Route in the firewall: 10.0.0.0/8 10.1.0.5. [some firewalls here will have a 'fake route' of 10.0.0.0/8 <VPN Tunnel>]

This just example only, your real environment is likely very different.

In the PPTP side of the firewall:

username DOMAIN\remoteoffice1
password <some really long and difficult password.

Your 2003 VPN server being right on the Internet is going to cause all sorts of connectivity issues including misregistered DNS names, improper IP management etc. This is ignoring the fact that it will likely be "omgwtfowned" in less than a month and provide a) free access to your internal network or b) "Free VPN" to the rest of the world. or c) a botnet master.
Ok, I took it off the direct internet connection and it is now behind the firewall.

I am not doing a site to site. I already have that working. I just want to build a cheap 2003 VPN server that I can access from outside. I dont want to muck around with my firewalls as they are really old sonicwalls. I need the VPN server to be able to be seen from the outside, thats why I put it in front of the firewall.
 

imagoon

Diamond Member
Feb 19, 2003
5,199
0
0
Ok, I took it off the direct internet connection and it is now behind the firewall.

I am not doing a site to site. I already have that working. I just want to build a cheap 2003 VPN server that I can access from outside. I dont want to muck around with my firewalls as they are really old sonicwalls. I need the VPN server to be able to be seen from the outside, thats why I put it in front of the firewall.

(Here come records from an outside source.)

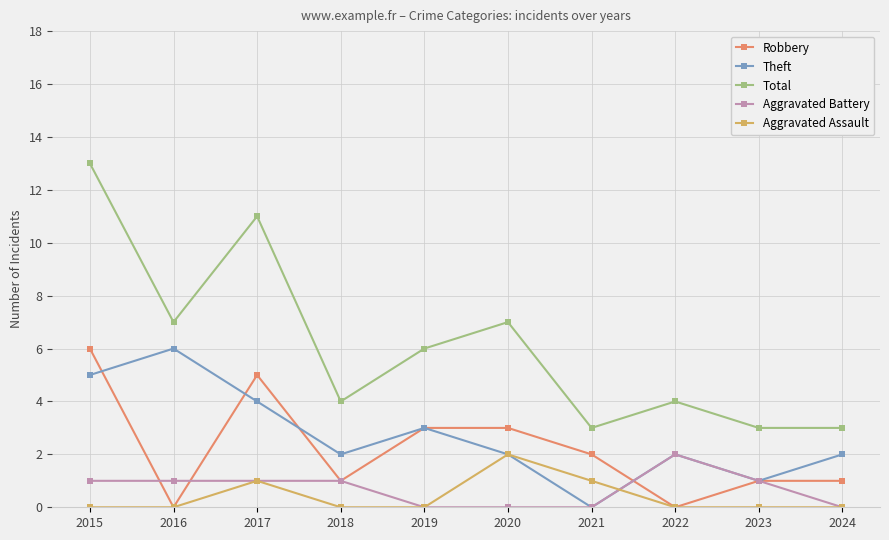

True or false: Total and Theft cross at least once.

False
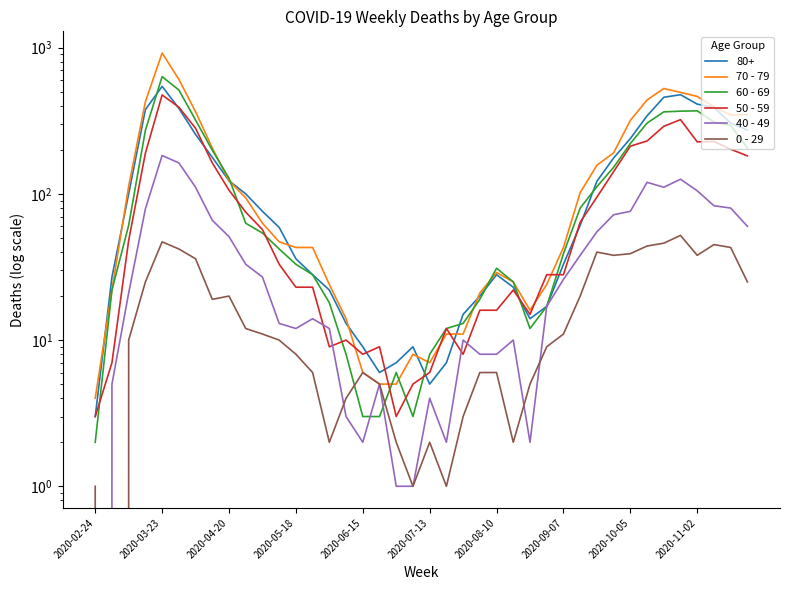

Does the chart display data point markers on the line(s)?

No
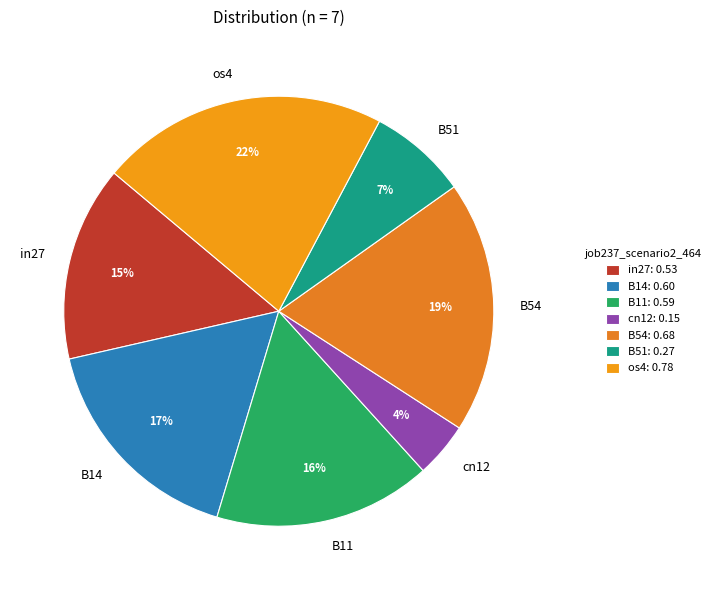

What is the largest slice in the pie chart?

os4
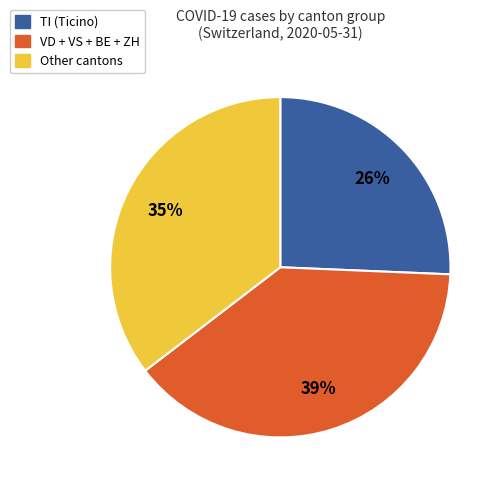

Does any single category account for the majority?

No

In that case now that you will just need to create a couple of forwards in the firewall. 1723 (UDP only I think from memory) and protocol 43 GRE. I know you don't want to muck around in there but you have to create the forward.

Once you do that, you need to create a rule that says something to the effect of "User is a member of group "<your AD group>": Accept connection. Add your test user to that group. You can do the initial testing from the XP / 7 VPN client using the inside IP. Then fix the firewall at the end. The client should generate an error code if it fails for some reason. This will help a bunch in diagnosing. I also recommend that you enable logging on RRAS. It normally plugs the log in to c:\windows\system32\logs\<something> <- memory error here.